We reject the Government’s proposal to levy EU fines on local councils, which we think will prove unworkable and hope will be thrown out when the Bill is debated in the other place. Ministers have talked about reducing burdens on local councils, but they are creating new duties and financial responsibilities at a time when councils are struggling with the challenge of dealing with the Government’s swingeing, front-loaded cuts. Most importantly, we still have serious concerns and objections to their proposals on planning and on homelessness and social housing tenure. As my hon. Friend the Member for Birmingham, Erdington said, the Government have not moved far enough on the duty to co-operate. Worse than that, the additional changes to planning announced in the Budget and Government new clause 15 have created, as my hon. Friend suggested yesterday,

“confusion, chaos and nothing short of a car crash.”—[Official Report, 17 May 2011; Vol. 528, c. 276.]

I hope that it is clear to Ministers after yesterday’s debate that there are grave concerns about Government new clause 15, which allows financial matters to be a material consideration in planning applications. This effectively means that planning decisions could be for sale. As my right hon. Friend the Member for Greenwich and Woolwich said, the new clause poses a threat to the integrity of the planning system. The national planning policy framework should have been made available so that it could be part of our consideration. The Minister says that it will be launched for consultation later, but that is not good enough in the context of a Bill that makes such radical changes to the planning system.

The Opposition want to give communities a say over the future of their high streets. I hope that our new clause that proposes bringing in a retail diversity scheme will find favour in the other place after Government Members rejected it yesterday.

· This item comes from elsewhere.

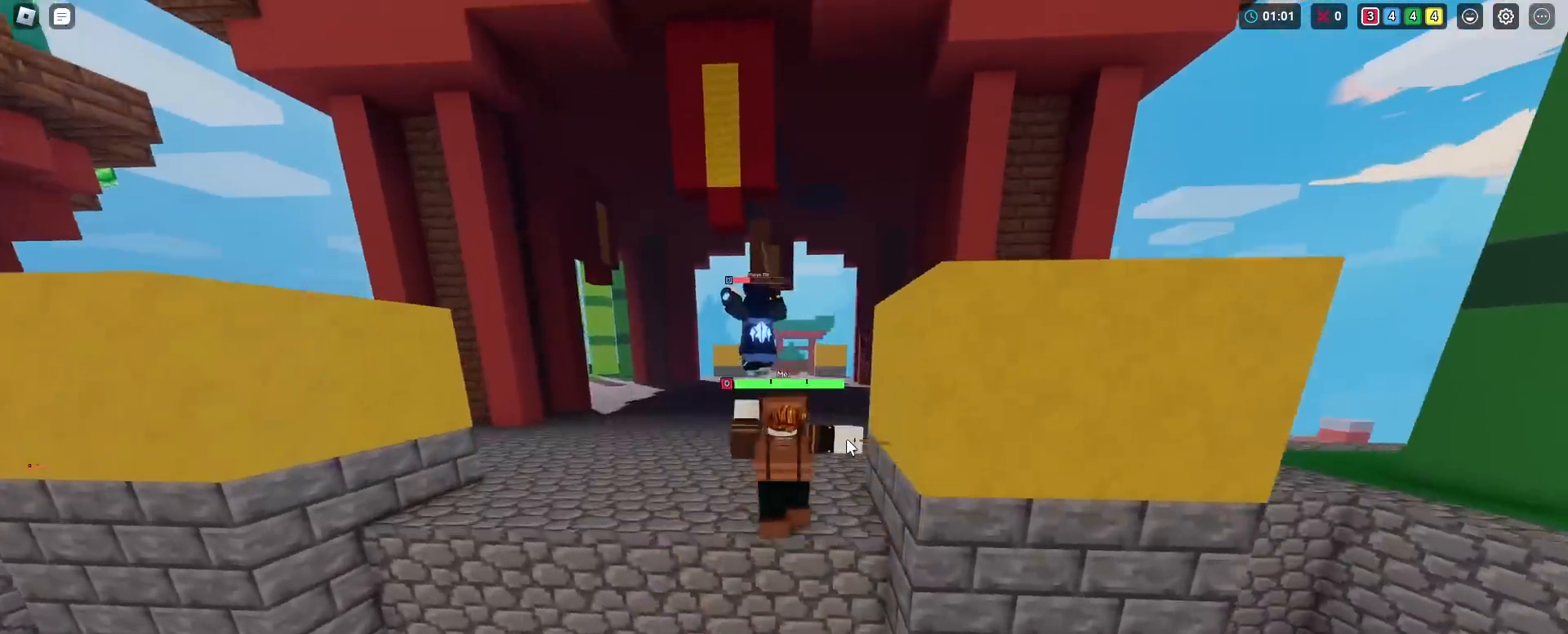
{"keys": ["shift", "w"], "mouse": ["right"], "mouse_move": "still", "events": [[17, "mouse_left", "down"], [67, "mouse_left", "up"], [117, "mouse_left", "down"], [117, "space", "up"], [200, "mouse_left", "up"], [250, "mouse_left", "down"], [300, "mouse_left", "up"], [401, "mouse_left", "down"], [451, "mouse_left", "up"]]}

Ministers did not listen to our concerns or objections on their proposals on homelessness and tenure reform in social housing, and there was no consensus on these proposals. My hon. Friend the Member for Plymouth, Moor View made it clear that there is much in the Bill’s housing proposals with which we cannot agree, from the Government’s plans to weaken the homelessness duty to their plans to remove security of tenure, which would act as a brake on aspiration and a barrier to employment.

On security of tenure, the Bill will cause instability and insecurity for tenants. We are concerned about the Government taking away the rights of existing tenants. Their proposals to put homeless people straight into the private rented sector could lead to a cycle of evictions and further homelessness. We hope that scrutiny of the Bill in the other place will achieve important changes, including an accreditation scheme for the private rented sector.

In more than 70 hours of debate, we have worked hard to improve the Bill, but much more needs to be changed and revised. A Bill should not be rushed on to the statute book when it was not ready to start with, when it was not subject to adequate consultation and when Ministers have rejected many sensible amendments put forward during this and earlier debates. Therefore, we will vote against the Bill, because we want to send the message that much more change and improvement is needed.